- Farming Township, Minnesota Location within the state of Minnesota Farming Township, Minnesota Farming Township, Minnesota (the United States)
- Coordinates: 45°33′N 94°33′W﻿ / ﻿45.550°N 94.550°W
- Country: United States
- State: Minnesota
- County: Stearns

Area
- • Total: 38.9 sq mi (100.8 km^{2})
- • Land: 37.5 sq mi (97.2 km^{2})
- • Water: 1.4 sq mi (3.6 km^{2})
- Elevation: 1,191 ft (363 m)

Population (2010)
- • Total: 987
- • Density: 26.3/sq mi (10.2/km^{2})
- Time zone: UTC-6 (Central (CST))
- • Summer (DST): UTC-5 (CDT)
- FIPS code: 27-20600
- GNIS feature ID: 0664145
- Website: http://www.farmingtownship.org/

= Farming Township, Stearns County, Minnesota =

Farming Township is a township in Stearns County, Minnesota, United States. The population was 987 at the 2010 census.

Farming Township was organized in 1873, and named for the fact a large share of the first settlers engaged in farming.

==Geography==

According to the United States Census Bureau, the township has a total area of 38.9 sqmi; 37.5 sqmi is land and 1.4 sqmi, or 3.52%, is water.

Farming Township is located in Township 124 North of the Arkansas Base Line and Range 31 West of the 5th Principal Meridian.

==Demographics==
As of the census of 2000, there were 875 people, 280 households, and 227 families residing in the township. The population density was 23.3 PD/sqmi. There were 289 housing units at an average density of 7.7 /sqmi. The racial makeup of the township was 99.20% White, 0.11% Native American, 0.46% Asian, and 0.23% from two or more races. Hispanic or Latino of any race were 0.11% of the population.

There were 280 households, out of which 47.1% had children under the age of 18 living with them, 74.6% were married couples living together, 2.9% had a female householder with no husband present, and 18.9% were non-families. 15.7% of all households were made up of individuals, and 4.6% had someone living alone who was 65 years of age or older. The average household size was 3.13 and the average family size was 3.54.
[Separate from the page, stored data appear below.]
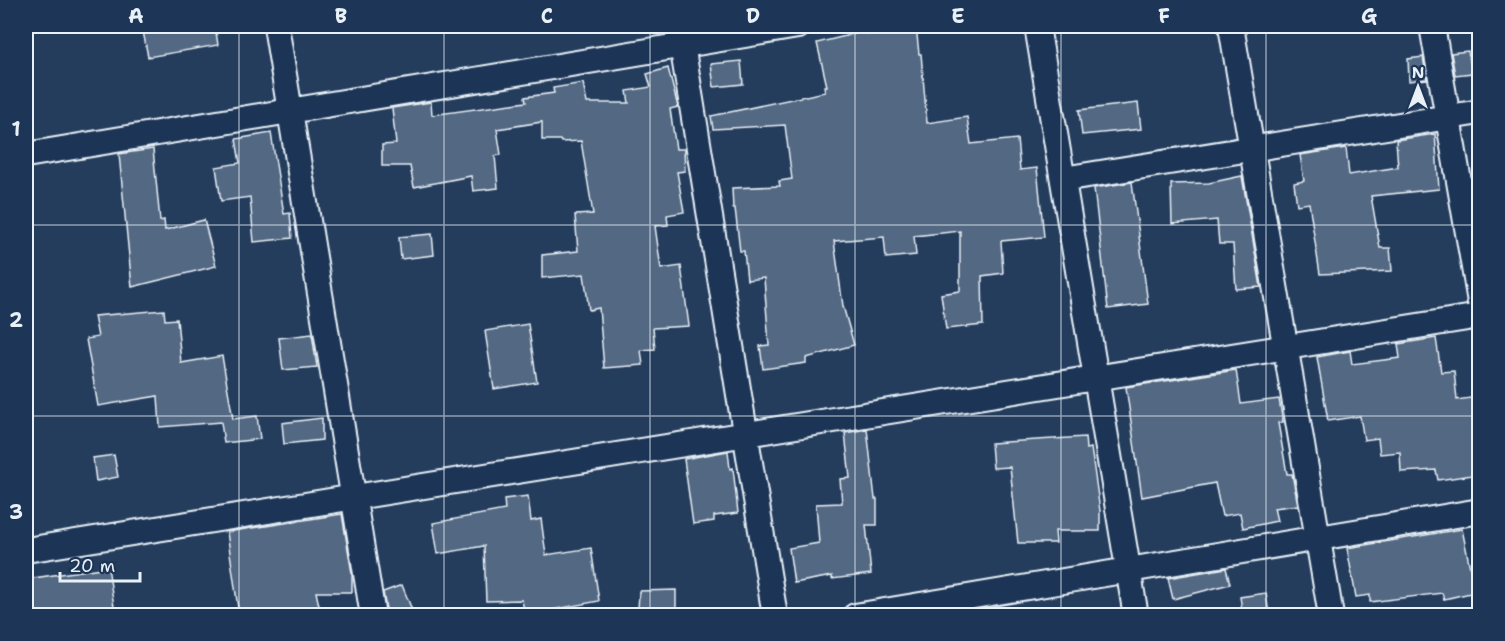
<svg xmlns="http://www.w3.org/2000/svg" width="1505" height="641" viewBox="0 0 1505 641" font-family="'Shantell Sans',sans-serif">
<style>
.building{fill:#536782;stroke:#e8f1f8;stroke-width:1.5}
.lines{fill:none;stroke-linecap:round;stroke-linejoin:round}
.street-casing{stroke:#e8f1f8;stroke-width:28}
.street{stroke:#1d3557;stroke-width:24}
.grid{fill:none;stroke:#e8f1f8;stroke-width:1.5;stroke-opacity:0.55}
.neatline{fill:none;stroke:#e8f1f8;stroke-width:2}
.grid-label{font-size:20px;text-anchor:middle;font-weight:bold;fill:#e8f1f8}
</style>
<rect width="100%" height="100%" fill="#253d5d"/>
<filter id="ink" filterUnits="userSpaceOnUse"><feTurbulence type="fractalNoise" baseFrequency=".0167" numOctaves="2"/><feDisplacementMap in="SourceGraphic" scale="12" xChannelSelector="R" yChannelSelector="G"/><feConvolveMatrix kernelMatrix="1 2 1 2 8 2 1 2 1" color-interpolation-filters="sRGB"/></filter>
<g filter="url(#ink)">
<g class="building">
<polygon points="142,26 215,26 218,45 148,57"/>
<polygon points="894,26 916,26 919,54 921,54 927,123 967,117 971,144 1017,139 1020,170 1037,168 1044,237 1001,241 1003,273 982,276 983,325 946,329 941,294 960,291 960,231 914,236 916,255 886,258 884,237 834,241 843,306 854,345 806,358 806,363 763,369 760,346 769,345 764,278 747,280 744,251 740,251 735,208 733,208 732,188 780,186 779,181 792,179 785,125 713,129 711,116 825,92 824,86 827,86 817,43 858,33 896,35"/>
<polygon points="1468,51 1472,73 1455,75 1451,53"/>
<polygon points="1423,57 1427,79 1409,81 1408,59"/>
<polygon points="741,61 743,84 714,87 711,64"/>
<polygon points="668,68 678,107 670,109 676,149 684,149 685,171 677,172 684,212 667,215 668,225 655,226 661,269 681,266 689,326 653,328 655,349 641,350 643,365 604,368 599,308 589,310 584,274 542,278 542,255 578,251 575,215 593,214 581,141 561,142 560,140 542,140 542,122 497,129 501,155 495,156 498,188 473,191 471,176 414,187 410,166 382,166 382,145 396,144 392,108 431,102 432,115 526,102 525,97 554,93 553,88 583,83 587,103 629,103 627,91 651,87 647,74"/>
<polygon points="1138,103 1141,129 1082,135 1079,110"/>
<polygon points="271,133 284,214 290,213 292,238 254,242 250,197 221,201 216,167 240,163 236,139"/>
<polygon points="1435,134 1439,189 1371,196 1380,248 1390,248 1392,271 1320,274 1309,203 1297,205 1294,183 1304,181 1300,155 1346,148 1349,175 1398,167 1396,140"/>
<polygon points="153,149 160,221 164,220 165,230 204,220 216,266 132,287 119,154"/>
<polygon points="1242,176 1261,287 1236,289 1233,244 1219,244 1217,220 1172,224 1171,184 1209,183"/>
<polygon points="1132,182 1148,304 1108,309 1094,188"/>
<polygon points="432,234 434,255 401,259 399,237"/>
<polygon points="164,310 165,320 177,319 181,363 222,356 233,419 257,416 260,439 224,443 221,422 160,427 158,396 98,406 86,339 98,337 94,316"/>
<polygon points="528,324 537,382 494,389 485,331"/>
<polygon points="312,334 317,367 283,370 279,338"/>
<polygon points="1436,338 1441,372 1454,371 1457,400 1477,397 1479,416 1479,474 1438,480 1436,470 1401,472 1400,452 1380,454 1378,438 1364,440 1360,416 1328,421 1317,357 1350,351 1352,364 1400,358 1398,344"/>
<polygon points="1236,370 1241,404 1279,399 1283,422 1278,423 1287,474 1292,474 1298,505 1274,508 1277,521 1243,528 1240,513 1222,516 1215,483 1142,497 1126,387"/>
<polygon points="322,418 322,440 284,444 282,423"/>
<polygon points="867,429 875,499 877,499 877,525 866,525 871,574 832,579 832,576 794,583 789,548 819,543 816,504 842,503 840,479 850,478 845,433"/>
<polygon points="1085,437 1086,449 1091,448 1100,511 1100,531 1055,531 1056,543 1018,543 1010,467 993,468 991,443"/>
<polygon points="728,451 730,469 733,468 738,513 714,516 714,521 693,524 684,459"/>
<polygon points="114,455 118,477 96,481 93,458"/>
<polygon points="528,496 531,521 541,519 546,555 591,548 599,601 525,615 522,600 486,601 484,546 438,554 433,523 505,510 504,499"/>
<polygon points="342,514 352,573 352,592 316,592 321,615 239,615 227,532"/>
<polygon points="1462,529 1475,592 1444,599 1442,593 1370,602 1370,595 1356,597 1347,548"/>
<polygon points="108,567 115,613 98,615 32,615 27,579"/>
<polygon points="1226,568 1230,584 1173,599 1168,578"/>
<polygon points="402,585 414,615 387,615 383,592"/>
<polygon points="676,590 676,610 638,611 639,591"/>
<polygon points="1266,593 1269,615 1243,615 1240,597"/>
</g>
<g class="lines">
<g class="street-casing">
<g id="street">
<polyline points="276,26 373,616"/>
<polyline points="679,26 775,616"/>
<polyline points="1037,26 1136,616"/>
<polyline points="1231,26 1331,616"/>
<polyline points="1432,26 1480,302"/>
<polyline points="26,155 798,26"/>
<polyline points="1063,179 1480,112"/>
<polyline points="26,550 1480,316"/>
<polyline points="855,616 1480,511"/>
</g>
</g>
<use href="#street" class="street"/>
</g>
</g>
<path class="grid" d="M239 26V616M444 26V616M650 26V616M855 26V616M1061 26V616M1266 26V616M26 225H1480M26 416H1480"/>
<rect width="1505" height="641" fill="none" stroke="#1d3557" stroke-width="66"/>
<g transform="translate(1418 87)" stroke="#1d3557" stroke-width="4.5" paint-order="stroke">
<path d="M0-4.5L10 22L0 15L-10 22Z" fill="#e8f1f8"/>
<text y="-9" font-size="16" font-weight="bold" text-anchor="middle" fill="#e8f1f8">N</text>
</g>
<path d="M60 572v9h80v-9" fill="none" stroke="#e8f1f8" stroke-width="3"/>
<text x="69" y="572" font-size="18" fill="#e8f1f8" stroke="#1d3557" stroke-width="4.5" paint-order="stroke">20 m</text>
<rect x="33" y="33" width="1439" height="575" class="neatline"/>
<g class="grid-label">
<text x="136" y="23">A</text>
<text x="341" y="23">B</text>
<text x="547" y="23">C</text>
<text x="753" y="23">D</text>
<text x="958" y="23">E</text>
<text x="1164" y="23">F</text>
<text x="1369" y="23">G</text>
<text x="16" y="136">1</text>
<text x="16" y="327">2</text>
<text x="16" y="519">3</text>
</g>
</svg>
In the township the population was spread out, with 32.8% under the age of 18, 9.0% from 18 to 24, 33.7% from 25 to 44, 18.2% from 45 to 64, and 6.3% who were 65 years of age or older. The median age was 30 years. For every 100 females, there were 112.9 males. For every 100 females age 18 and over, there were 125.3 males.

The median income for a household in the township was $50,170, and the median income for a family was $52,216. Males had a median income of $30,586 versus $21,012 for females. The per capita income for the township was $18,431. About 3.5% of families and 4.8% of the population were below the poverty line, including 4.0% of those under age 18 and 14.3% of those age 65 or over.